-- TO BE DONE --
Rewrite the records below, replacing every "Transcribe" with "Write out" and leaving everything else unchanged.

.....

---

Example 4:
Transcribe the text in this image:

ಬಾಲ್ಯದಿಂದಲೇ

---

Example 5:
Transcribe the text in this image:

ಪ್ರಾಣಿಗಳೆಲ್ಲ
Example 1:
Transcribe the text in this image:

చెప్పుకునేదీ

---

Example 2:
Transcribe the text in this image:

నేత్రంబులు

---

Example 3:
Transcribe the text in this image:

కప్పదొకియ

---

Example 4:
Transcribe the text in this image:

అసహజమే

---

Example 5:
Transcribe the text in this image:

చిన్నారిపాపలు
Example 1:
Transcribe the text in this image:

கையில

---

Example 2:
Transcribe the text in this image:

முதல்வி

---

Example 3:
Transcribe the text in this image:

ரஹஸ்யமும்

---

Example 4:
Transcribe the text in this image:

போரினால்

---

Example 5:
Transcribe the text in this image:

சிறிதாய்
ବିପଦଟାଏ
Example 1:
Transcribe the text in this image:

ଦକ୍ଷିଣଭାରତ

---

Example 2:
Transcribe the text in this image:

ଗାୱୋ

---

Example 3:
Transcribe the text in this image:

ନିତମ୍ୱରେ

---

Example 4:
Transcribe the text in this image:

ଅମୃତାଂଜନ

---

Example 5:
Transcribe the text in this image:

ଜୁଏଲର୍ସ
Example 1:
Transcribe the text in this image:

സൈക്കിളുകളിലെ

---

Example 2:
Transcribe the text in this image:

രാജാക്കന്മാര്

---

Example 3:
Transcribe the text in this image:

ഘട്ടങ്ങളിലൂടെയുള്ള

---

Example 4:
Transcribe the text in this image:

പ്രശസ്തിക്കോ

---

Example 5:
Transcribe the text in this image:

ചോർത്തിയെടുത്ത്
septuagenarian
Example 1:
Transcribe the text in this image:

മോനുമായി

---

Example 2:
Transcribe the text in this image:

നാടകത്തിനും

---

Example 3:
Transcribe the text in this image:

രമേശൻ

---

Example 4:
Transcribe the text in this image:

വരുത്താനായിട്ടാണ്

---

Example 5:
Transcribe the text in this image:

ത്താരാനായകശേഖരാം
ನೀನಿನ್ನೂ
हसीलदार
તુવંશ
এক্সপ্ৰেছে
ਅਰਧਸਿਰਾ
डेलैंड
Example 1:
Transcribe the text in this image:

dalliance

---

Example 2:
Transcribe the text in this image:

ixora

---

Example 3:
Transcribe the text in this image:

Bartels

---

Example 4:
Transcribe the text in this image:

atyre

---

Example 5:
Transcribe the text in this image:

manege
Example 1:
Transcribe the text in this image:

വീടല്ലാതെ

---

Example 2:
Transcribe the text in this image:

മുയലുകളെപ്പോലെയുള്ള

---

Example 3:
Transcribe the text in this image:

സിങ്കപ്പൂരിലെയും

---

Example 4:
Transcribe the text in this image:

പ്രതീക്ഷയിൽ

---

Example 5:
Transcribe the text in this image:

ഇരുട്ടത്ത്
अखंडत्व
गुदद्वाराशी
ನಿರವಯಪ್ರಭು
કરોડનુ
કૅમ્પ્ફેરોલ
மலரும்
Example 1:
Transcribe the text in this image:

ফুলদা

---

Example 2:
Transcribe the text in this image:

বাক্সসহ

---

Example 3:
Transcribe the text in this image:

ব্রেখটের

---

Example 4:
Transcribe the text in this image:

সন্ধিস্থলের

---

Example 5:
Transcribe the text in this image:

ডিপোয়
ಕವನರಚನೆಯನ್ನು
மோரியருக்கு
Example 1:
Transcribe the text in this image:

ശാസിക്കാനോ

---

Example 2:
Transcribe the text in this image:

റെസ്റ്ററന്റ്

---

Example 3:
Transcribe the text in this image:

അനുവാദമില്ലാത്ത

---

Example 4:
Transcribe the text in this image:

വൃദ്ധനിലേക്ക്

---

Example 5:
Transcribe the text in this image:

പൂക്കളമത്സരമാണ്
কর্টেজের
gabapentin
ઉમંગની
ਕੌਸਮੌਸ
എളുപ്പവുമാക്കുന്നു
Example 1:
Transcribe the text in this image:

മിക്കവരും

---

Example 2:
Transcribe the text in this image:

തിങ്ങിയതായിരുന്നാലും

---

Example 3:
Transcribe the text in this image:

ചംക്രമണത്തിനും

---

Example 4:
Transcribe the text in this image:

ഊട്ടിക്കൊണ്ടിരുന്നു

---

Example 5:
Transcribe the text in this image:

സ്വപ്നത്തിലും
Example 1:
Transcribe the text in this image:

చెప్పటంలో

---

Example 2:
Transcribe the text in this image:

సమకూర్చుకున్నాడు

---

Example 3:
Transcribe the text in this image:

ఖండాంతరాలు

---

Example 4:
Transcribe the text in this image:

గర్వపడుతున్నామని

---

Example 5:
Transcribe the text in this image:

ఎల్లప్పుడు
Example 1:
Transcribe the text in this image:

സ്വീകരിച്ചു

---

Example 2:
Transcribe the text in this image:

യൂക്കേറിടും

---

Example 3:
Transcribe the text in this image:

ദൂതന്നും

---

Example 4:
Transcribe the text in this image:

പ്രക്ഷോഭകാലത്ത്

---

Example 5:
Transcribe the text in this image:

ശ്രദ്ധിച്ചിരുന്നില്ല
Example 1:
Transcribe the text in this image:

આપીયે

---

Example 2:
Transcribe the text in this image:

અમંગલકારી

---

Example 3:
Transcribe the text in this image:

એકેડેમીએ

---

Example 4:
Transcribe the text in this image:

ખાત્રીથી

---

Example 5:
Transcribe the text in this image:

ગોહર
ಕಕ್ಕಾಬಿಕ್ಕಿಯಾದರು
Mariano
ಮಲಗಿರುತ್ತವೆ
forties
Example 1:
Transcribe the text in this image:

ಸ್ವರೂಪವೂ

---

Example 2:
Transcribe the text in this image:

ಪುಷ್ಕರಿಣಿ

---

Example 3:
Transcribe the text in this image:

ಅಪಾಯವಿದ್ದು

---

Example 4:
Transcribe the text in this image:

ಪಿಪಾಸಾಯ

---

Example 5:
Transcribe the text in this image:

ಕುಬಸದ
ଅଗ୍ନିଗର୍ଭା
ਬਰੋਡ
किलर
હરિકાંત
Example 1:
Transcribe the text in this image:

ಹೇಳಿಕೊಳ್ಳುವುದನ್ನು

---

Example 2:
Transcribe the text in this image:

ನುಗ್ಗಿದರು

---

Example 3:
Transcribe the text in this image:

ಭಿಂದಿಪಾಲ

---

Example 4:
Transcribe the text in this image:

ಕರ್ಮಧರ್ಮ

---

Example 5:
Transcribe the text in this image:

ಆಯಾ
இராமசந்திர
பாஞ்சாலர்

.....

-- WRITTEN RESPONSE --
---

Example 4:
Write out the text in this image:

ಬಾಲ್ಯದಿಂದಲೇ

---

Example 5:
Write out the text in this image:

ಪ್ರಾಣಿಗಳೆಲ್ಲ
Example 1:
Write out the text in this image:

చెప్పుకునేదీ

---

Example 2:
Write out the text in this image:

నేత్రంబులు

---

Example 3:
Write out the text in this image:

కప్పదొకియ

---

Example 4:
Write out the text in this image:

అసహజమే

---

Example 5:
Write out the text in this image:

చిన్నారిపాపలు
Example 1:
Write out the text in this image:

கையில

---

Example 2:
Write out the text in this image:

முதல்வி

---

Example 3:
Write out the text in this image:

ரஹஸ்யமும்

---

Example 4:
Write out the text in this image:

போரினால்

---

Example 5:
Write out the text in this image:

சிறிதாய்
ବିପଦଟାଏ
Example 1:
Write out the text in this image:

ଦକ୍ଷିଣଭାରତ

---

Example 2:
Write out the text in this image:

ଗାୱୋ

---

Example 3:
Write out the text in this image:

ନିତମ୍ୱରେ

---

Example 4:
Write out the text in this image:

ଅମୃତାଂଜନ

---

Example 5:
Write out the text in this image:

ଜୁଏଲର୍ସ
Example 1:
Write out the text in this image:

സൈക്കിളുകളിലെ

---

Example 2:
Write out the text in this image:

രാജാക്കന്മാര്

---

Example 3:
Write out the text in this image:

ഘട്ടങ്ങളിലൂടെയുള്ള

---

Example 4:
Write out the text in this image:

പ്രശസ്തിക്കോ

---

Example 5:
Write out the text in this image:

ചോർത്തിയെടുത്ത്
septuagenarian
Example 1:
Write out the text in this image:

മോനുമായി

---

Example 2:
Write out the text in this image:

നാടകത്തിനും

---

Example 3:
Write out the text in this image:

രമേശൻ

---

Example 4:
Write out the text in this image:

വരുത്താനായിട്ടാണ്

---

Example 5:
Write out the text in this image:

ത്താരാനായകശേഖരാം
ನೀನಿನ್ನೂ
हसीलदार
તુવંશ
এক্সপ্ৰেছে
ਅਰਧਸਿਰਾ
डेलैंड
Example 1:
Write out the text in this image:

dalliance

---

Example 2:
Write out the text in this image:

ixora

---

Example 3:
Write out the text in this image:

Bartels

---

Example 4:
Write out the text in this image:

atyre

---

Example 5:
Write out the text in this image:

manege
Example 1:
Write out the text in this image:

വീടല്ലാതെ

---

Example 2:
Write out the text in this image:

മുയലുകളെപ്പോലെയുള്ള

---

Example 3:
Write out the text in this image:

സിങ്കപ്പൂരിലെയും

---

Example 4:
Write out the text in this image:

പ്രതീക്ഷയിൽ

---

Example 5:
Write out the text in this image:

ഇരുട്ടത്ത്
अखंडत्व
गुदद्वाराशी
ನಿರವಯಪ್ರಭು
કરોડનુ
કૅમ્પ્ફેરોલ
மலரும்
Example 1:
Write out the text in this image:

ফুলদা

---

Example 2:
Write out the text in this image:

বাক্সসহ

---

Example 3:
Write out the text in this image:

ব্রেখটের

---

Example 4:
Write out the text in this image:

সন্ধিস্থলের

---

Example 5:
Write out the text in this image:

ডিপোয়
ಕವನರಚನೆಯನ್ನು
மோரியருக்கு
Example 1:
Write out the text in this image:

ശാസിക്കാനോ

---

Example 2:
Write out the text in this image:

റെസ്റ്ററന്റ്

---

Example 3:
Write out the text in this image:

അനുവാദമില്ലാത്ത

---

Example 4:
Write out the text in this image:

വൃദ്ധനിലേക്ക്

---

Example 5:
Write out the text in this image:

പൂക്കളമത്സരമാണ്
কর্টেজের
gabapentin
ઉમંગની
ਕੌਸਮੌਸ
എളുപ്പവുമാക്കുന്നു
Example 1:
Write out the text in this image:

മിക്കവരും

---

Example 2:
Write out the text in this image:

തിങ്ങിയതായിരുന്നാലും

---

Example 3:
Write out the text in this image:

ചംക്രമണത്തിനും

---

Example 4:
Write out the text in this image:

ഊട്ടിക്കൊണ്ടിരുന്നു

---

Example 5:
Write out the text in this image:

സ്വപ്നത്തിലും
Example 1:
Write out the text in this image:

చెప్పటంలో

---

Example 2:
Write out the text in this image:

సమకూర్చుకున్నాడు

---

Example 3:
Write out the text in this image:

ఖండాంతరాలు

---

Example 4:
Write out the text in this image:

గర్వపడుతున్నామని

---

Example 5:
Write out the text in this image:

ఎల్లప్పుడు
Example 1:
Write out the text in this image:

സ്വീകരിച്ചു

---

Example 2:
Write out the text in this image:

യൂക്കേറിടും

---

Example 3:
Write out the text in this image:

ദൂതന്നും

---

Example 4:
Write out the text in this image:

പ്രക്ഷോഭകാലത്ത്

---

Example 5:
Write out the text in this image:

ശ്രദ്ധിച്ചിരുന്നില്ല
Example 1:
Write out the text in this image:

આપીયે

---

Example 2:
Write out the text in this image:

અમંગલકારી

---

Example 3:
Write out the text in this image:

એકેડેમીએ

---

Example 4:
Write out the text in this image:

ખાત્રીથી

---

Example 5:
Write out the text in this image:

ગોહર
ಕಕ್ಕಾಬಿಕ್ಕಿಯಾದರು
Mariano
ಮಲಗಿರುತ್ತವೆ
forties
Example 1:
Write out the text in this image:

ಸ್ವರೂಪವೂ

---

Example 2:
Write out the text in this image:

ಪುಷ್ಕರಿಣಿ

---

Example 3:
Write out the text in this image:

ಅಪಾಯವಿದ್ದು

---

Example 4:
Write out the text in this image:

ಪಿಪಾಸಾಯ

---

Example 5:
Write out the text in this image:

ಕುಬಸದ
ଅଗ୍ନିଗର୍ଭା
ਬਰੋਡ
किलर
હરિકાંત
Example 1:
Write out the text in this image:

ಹೇಳಿಕೊಳ್ಳುವುದನ್ನು

---

Example 2:
Write out the text in this image:

ನುಗ್ಗಿದರು

---

Example 3:
Write out the text in this image:

ಭಿಂದಿಪಾಲ

---

Example 4:
Write out the text in this image:

ಕರ್ಮಧರ್ಮ

---

Example 5:
Write out the text in this image:

ಆಯಾ
இராமசந்திர
பாஞ்சாலர்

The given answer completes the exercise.